Com o aparecimento no mundo euroamericano de movimentos populares com características antiglobalistas e identitárias – movimentos que encontraram expressão política dominante em países como os Estados Unidos, o Brasil, a Itália, a Polónia e a Hungria e têm presença nas oposições da maioria dos países europeus –, tem havido uma campanha mediática forte para os equiparar ao regime fascista mussoliniano que, vai para um século, triunfou em Itália.

Os sinais de alarme contra os “populismos” – contra os de direita, porque os de esquerda são ignorados ou olhados com simpatia, como excessos de generosidade e juventude – e a pretensão de os reconduzir a formas históricas de autoritarismo ou totalitarismo, parecem ignorar as diferentes circunstâncias históricas e as doutrinas e práticas de então e de hoje.

Atividade A
Copie do texto sobre os populismos o trecho que começa nas palavras "Com o aparecimento" e termina depois de "triunfou em Itália.".
Atividade B
Segundo o texto sobre os populismos, por que razão os sinais de alarme visam apenas os populismos de direita? Explique em uma a três frases.
Atividade C
Responda às perguntas com base no texto sobre os populismos:
(i) Em que países os movimentos antiglobalistas e identitários encontraram expressão política dominante?
(ii) Há quanto tempo triunfou em Itália o regime fascista mussoliniano?
(iii) O que parece ignorar a pretensão de reconduzir os "populismos" a formas históricas de autoritarismo ou totalitarismo?

Entradas apresentadas
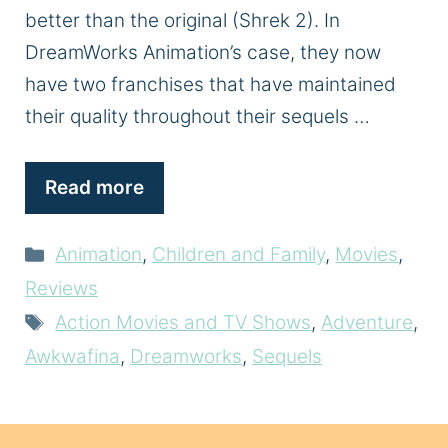
better than the original (Shrek 2). In
DreamWorks Animation’s case, they now
have two franchises that have maintained
their quality throughout their sequels …
Read more
Categories
Animation
,
Children and Family
,
Movies
,
Reviews
Tags
Action Movies and TV Shows
,
Adventure
,
Awkwafina
,
Dreamworks
,
Sequels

Resposta A
Com o aparecimento no mundo euroamericano de movimentos populares com características antiglobalistas e identitárias – movimentos que encontraram expressão política dominante em países como os Estados Unidos, o Brasil, a Itália, a Polónia e a Hungria e têm presença nas oposições da maioria dos países europeus –, tem havido uma campanha mediática forte para os equiparar ao regime fascista mussoliniano que, vai para um século, triunfou em Itália.

Resposta B
Porque os populismos de esquerda são ignorados ou olhados com simpatia, sendo vistos como excessos de generosidade e juventude.

Resposta C
(i) Nos Estados Unidos, no Brasil, na Itália, na Polónia e na Hungria.
(ii) Vai para um século.
(iii) As diferentes circunstâncias históricas e as doutrinas e práticas de então e de hoje.